The unpopular option here then would be to cash in on Jalen Mills after a stunning sophomore campaign, retaining Jones and Darby as starters, penning Patrick Robinson to a new contract. This isn’t likely, but a this stage you can certainly make the case for Mills having more value in a trade than Ronald Darby due to age, durability and recent production.

The smartest option for the Eagles would be to get their best three cornerbacks on the field. Jalen Mills played plenty of snaps from the slot during his rookie season and it’s arguable that his skillset would be more suited to that role, given his physicality and desire to get down and dirty with big hits and secure tackles. That would allow Mills, Jones and Darby all to play at the same time.

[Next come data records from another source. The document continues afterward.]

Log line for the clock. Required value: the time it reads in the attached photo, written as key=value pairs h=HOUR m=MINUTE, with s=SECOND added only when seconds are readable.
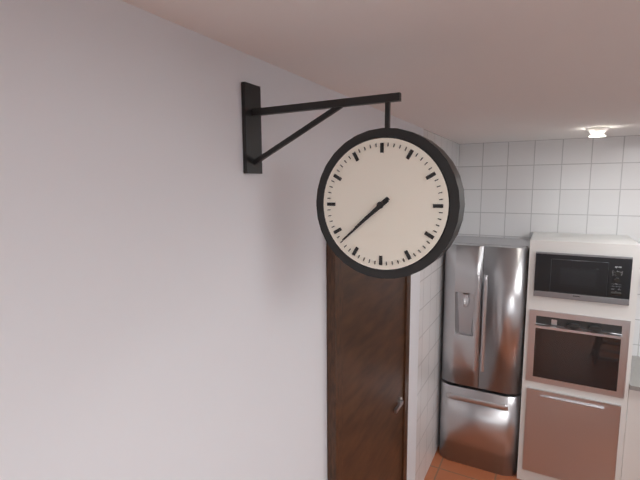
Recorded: h=7 m=38
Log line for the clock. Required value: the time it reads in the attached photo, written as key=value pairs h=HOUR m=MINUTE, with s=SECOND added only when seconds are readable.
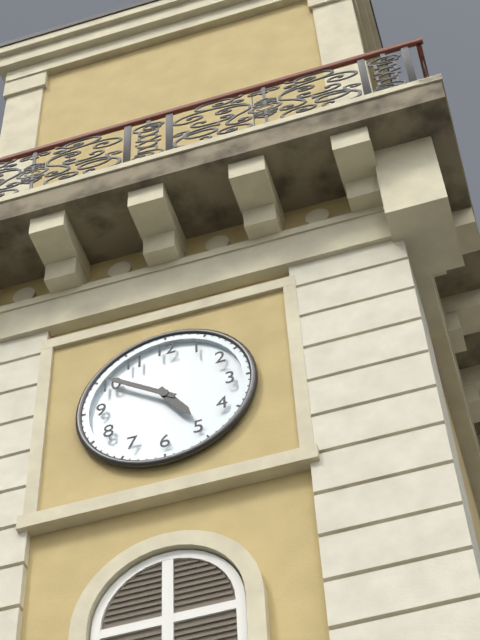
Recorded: h=4 m=51
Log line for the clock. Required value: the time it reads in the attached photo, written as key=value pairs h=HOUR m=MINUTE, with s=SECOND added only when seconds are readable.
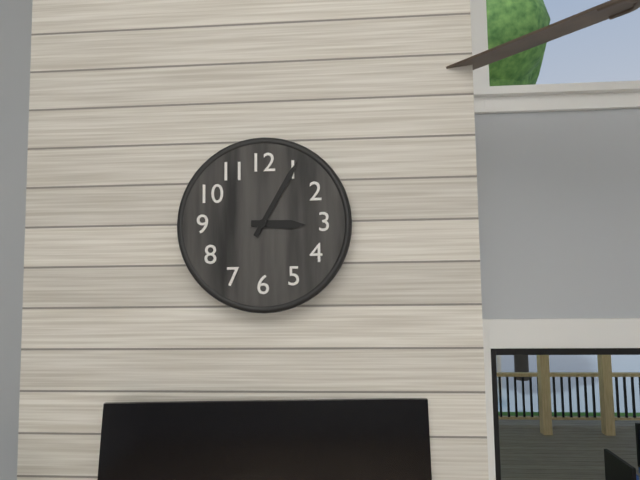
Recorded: h=3 m=5
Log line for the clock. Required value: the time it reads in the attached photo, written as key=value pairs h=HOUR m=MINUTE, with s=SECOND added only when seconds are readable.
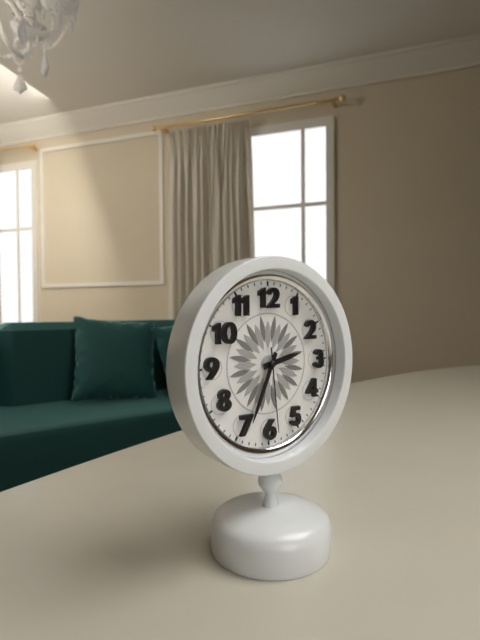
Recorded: h=2 m=34 s=29
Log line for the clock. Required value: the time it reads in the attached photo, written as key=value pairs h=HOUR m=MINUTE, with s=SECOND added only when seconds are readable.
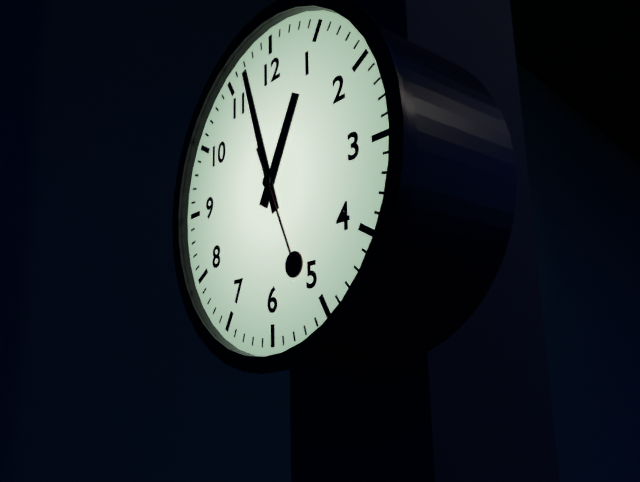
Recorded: h=12 m=57 s=26
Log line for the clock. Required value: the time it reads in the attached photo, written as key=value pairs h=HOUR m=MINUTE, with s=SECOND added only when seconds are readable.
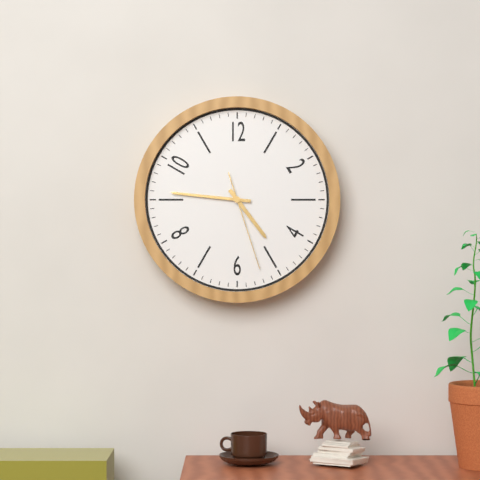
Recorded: h=4 m=46 s=27
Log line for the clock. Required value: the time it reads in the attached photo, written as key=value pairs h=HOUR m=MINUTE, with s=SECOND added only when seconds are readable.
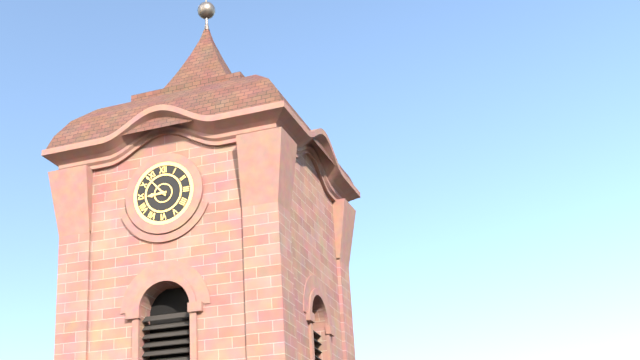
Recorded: h=8 m=53
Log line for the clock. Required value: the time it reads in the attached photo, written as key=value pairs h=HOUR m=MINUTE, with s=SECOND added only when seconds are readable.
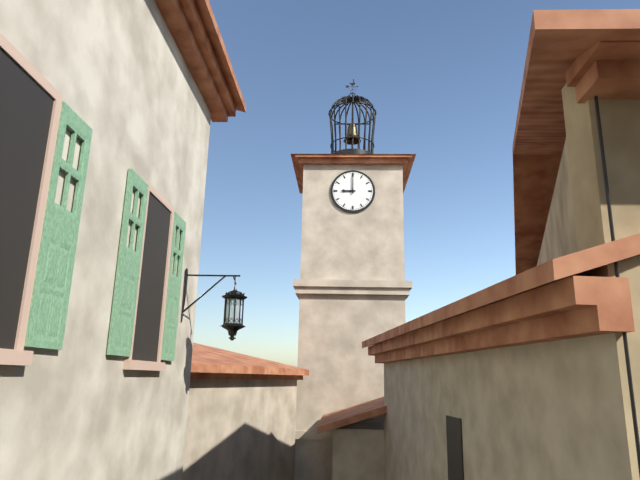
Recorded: h=9 m=0
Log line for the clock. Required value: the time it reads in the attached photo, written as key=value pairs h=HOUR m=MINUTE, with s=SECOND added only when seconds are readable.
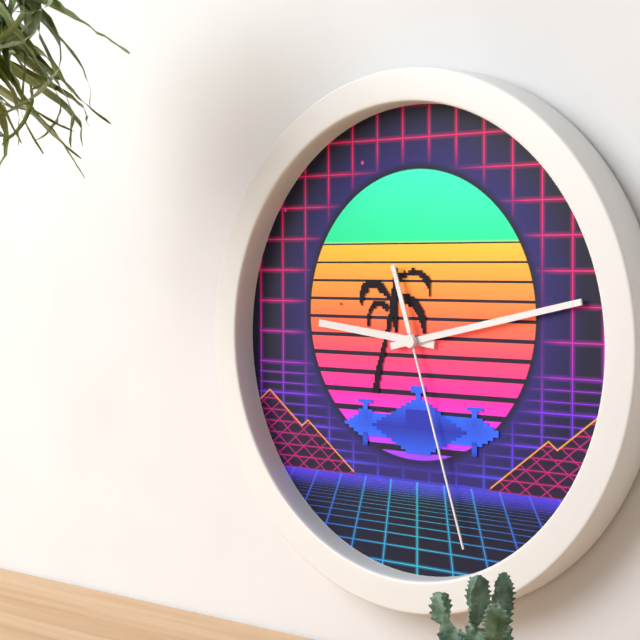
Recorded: h=9 m=13 s=27
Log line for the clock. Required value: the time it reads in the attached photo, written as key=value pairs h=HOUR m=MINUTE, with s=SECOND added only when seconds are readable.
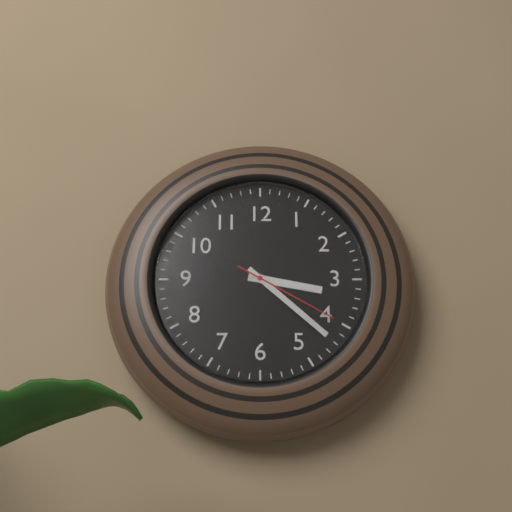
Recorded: h=3 m=22 s=20
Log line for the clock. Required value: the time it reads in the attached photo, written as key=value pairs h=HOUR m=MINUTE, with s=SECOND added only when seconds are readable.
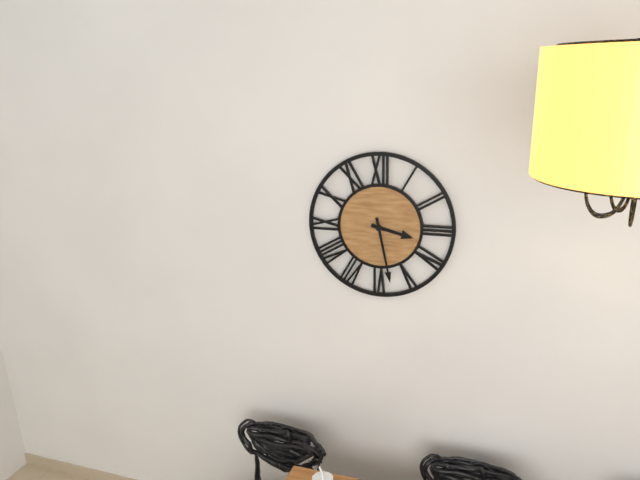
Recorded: h=3 m=28
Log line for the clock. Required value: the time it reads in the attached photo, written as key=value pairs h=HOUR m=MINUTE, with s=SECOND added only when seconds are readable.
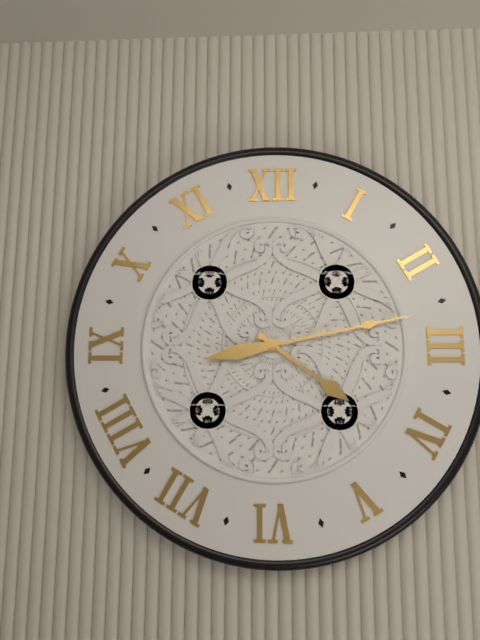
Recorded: h=4 m=13
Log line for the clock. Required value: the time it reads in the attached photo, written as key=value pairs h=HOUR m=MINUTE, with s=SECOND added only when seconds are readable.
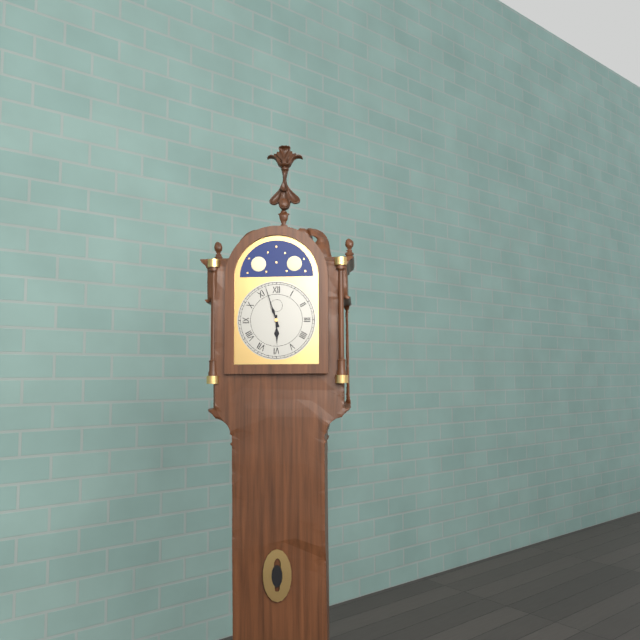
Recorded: h=5 m=57
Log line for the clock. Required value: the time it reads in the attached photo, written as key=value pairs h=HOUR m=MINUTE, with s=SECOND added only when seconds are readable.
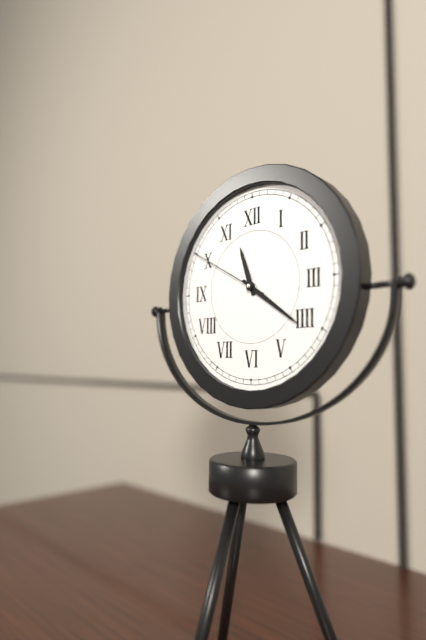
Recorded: h=11 m=21 s=50
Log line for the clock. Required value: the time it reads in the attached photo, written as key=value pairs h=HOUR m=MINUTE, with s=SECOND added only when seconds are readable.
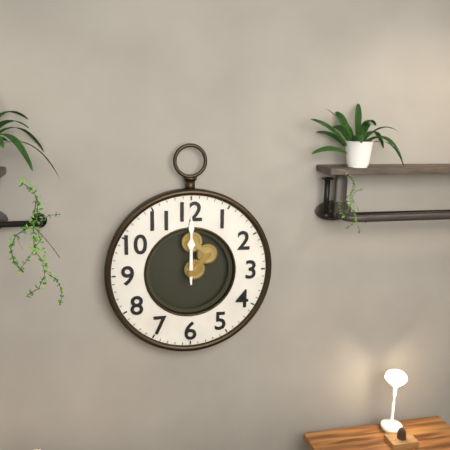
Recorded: h=12 m=0
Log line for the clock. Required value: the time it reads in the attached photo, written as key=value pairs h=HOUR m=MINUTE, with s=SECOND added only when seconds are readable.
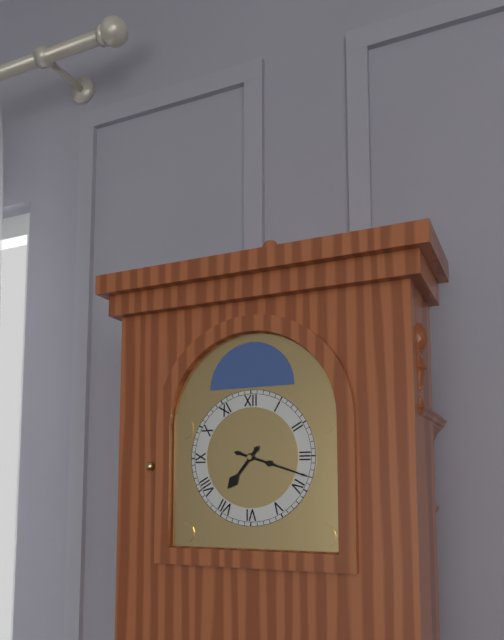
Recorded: h=7 m=18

However, here’s catch-22. Ronald Darby has one year left on his contract with the Eagles and will be sniffing for an extension, enter the next domino. Would the Eagles seek to cash in on Darby, who missed eight games with an injury in his first season as an Eagle, while value is there and use that saving to retain Patrick Robinson, fielding a combo of Jones, Mills and Robinson, or instead let Darby ride out his contract and potentially walk into free agency?

If the Eagles proceed to part ways with either Darby or Robinson, they’re certainly going to need re-enforcements. Beyond a wildly impressive Rasul Douglas, the Eagles have a lack of starter-ready or even backup-ready depth at the position. In recent years, the team turned to the CFL for names such as Mitchell White and Aaron Grymes to compete during Training Camp, but with such a deep cornerback class this year, it would behoove the Eagles to try and grab a late steal. (We’ll have plenty of cornerback prospect analysis and interviews with some potential targets so don’t panic).

It’s safe to say that the secondary that soared high above expectations in 2017 may have a very different look as we head into the depths of the offseason…but will that be for better or worse? The answer to that lies in the hands of Howie Roseman.